Published Thursday, December 22, 2011
Turkey has recalled its envoy to Paris after French lawmakers passed into law a ban on the denial of the Armenian genocide on Thursday.

The law has ruptured relations between two key NATO allies, with Turkish Ambassador Tahsin Burcuoglu leaving France on Friday as Ankara considers further measures in response to the French move, spokesman Engin Solakoglu said.

Turkish Prime Minister Recep Tayyip Erdogan said the law opened "irreparable wounds" between the two nations, cancelling permission for French military planes to land on Turkish soil, and the French navy from docking in Turkish ports.

Ruling party lawmakers were determined to pass the bill that incriminates the denial of the Armenian genocide committed by Turkish Ottoman forces almost a century ago.
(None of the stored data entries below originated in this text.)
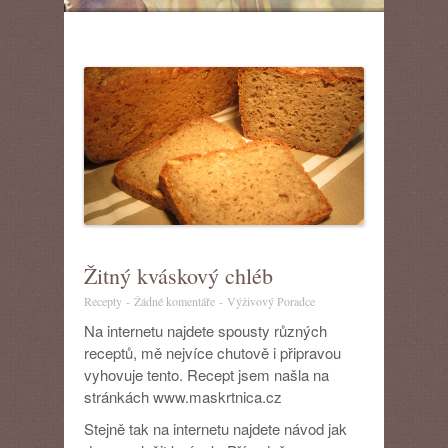
Žitný kváskový chléb
u
Recepty
-
Žádné komentáře
-
Výživový Poradce
textu
Na internetu najdete spousty různých
s
receptů, mě nejvíce chutově i připravou
názvem
vyhovuje tento. Recept jsem našla na
Žitný
kváskový
stránkách www.maskrtnica.cz
chléb
Stejně tak na internetu najdete návod jak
"We're not trying to write history but to make an indispensable political act," Patrick Devedjian, a lawmaker of Armenian descent, told parliament.
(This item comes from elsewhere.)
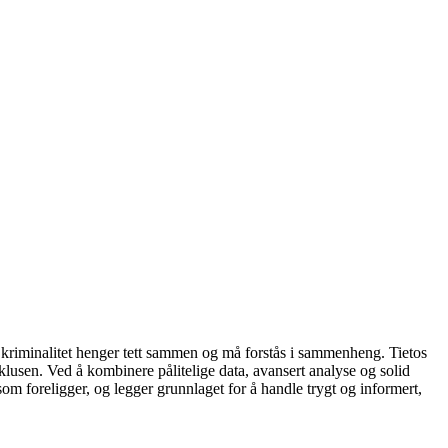
iell kriminalitet henger tett sammen og må forstås i sammenheng. Tietos
klusen. Ved å kombinere pålitelige data, avansert analyse og solid
 som foreligger, og legger grunnlaget for å handle trygt og informert,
“Turkey is falling into revisionism and denies its own history," he claimed, suggesting that Turkey had recognized in 1919 that crimes had been committed.

The debate began under intense security, after around 4,000 Turkish expatriates gathered outside parliament to protest the vote and denounce the dark periods in France's own history.

The law punishes the denial of any massacre acknowledged as a genocide by the state that so far only includes the Holocaust and the Armenian genocide.

It imposes a 45,000 euro fine and a year in prison for those who break the law.

Turkey threatened diplomatic and trade sanctions if France went ahead with the genocide law, accusing Sarkozy's right-wing UMP party of pandering to France's large Armenian community ahead of elections next year.

Ankara also threatened a similar response highlighting French crimes against humanity during its colonial era.

Turkey criticized the French law as an attack on freedom of expression and historical inquiry as its ruling and opposition parties collectively denounced it as a "grave, unacceptable, and historic mistake."

A breakdown in Franco-Turkish relations could hinder French hopes of closer cooperation with Ankara on Iran's nuclear program, the Syrian crisis, and a desire to tap into Turkey's large market.
Despite general bipartisan support from the UMP and Socialists, some MPs spoke out against the law.
"It's in no one's interests to pour oil on the fire in this fragile, sensitive, and strategic region," said Michel Diefenbacher, head of parliament's Franco-Turkish friendship committee.

"What would we say, we French, if some other country came and told us what it thinks about the Vendee massacre?" he demanded, referring to mass killings in the 1790s in western France in the wake of the French Revolution.

Erdogan warned on Wednesday that Turkey was preparing to impose sanctions on France, in a sign that Ankara expected the bill to pass.

"Tomorrow probably I will announce what we will do at the first stage and we will announce what kind of sanctions we will have at the second and third stages," he said.

Armenia welcomed the move, with Foreign Minister Edward Nalbandian thanking France for recognizing the genocide.

“I would like to once again express my gratitude to France's top leadership, to the National Assembly, and to the French people," he said.

"By adopting this law, [France] has yet again confirmed that a crime against humanity has no statute of limitation and that its denial must be unambiguously condemned," Nalbandian added.

Roughly 500,000 citizens of Armenian descent live in France, forming a crucial source of support for Sarkozy and the UMP ahead of presidential and legislative elections in April and June next year.

The number of deaths is disputed by both Armenians and Turkey, with Armenia estimating 1.5 million people were killed. Turkey counters this claim, arguing only 500,000 people died and deny it was systematic genocide. Turkey claims the deaths occurred due to Armenians aligning with Russia during World War I.

Despite a souring of relations and Sarkozy's open opposition to Turkish membership in the EU, economic ties between the two countries remain strong, with bilateral trade worth 12 billion euros per year and roughly 1,000 French firms operating in Turkey.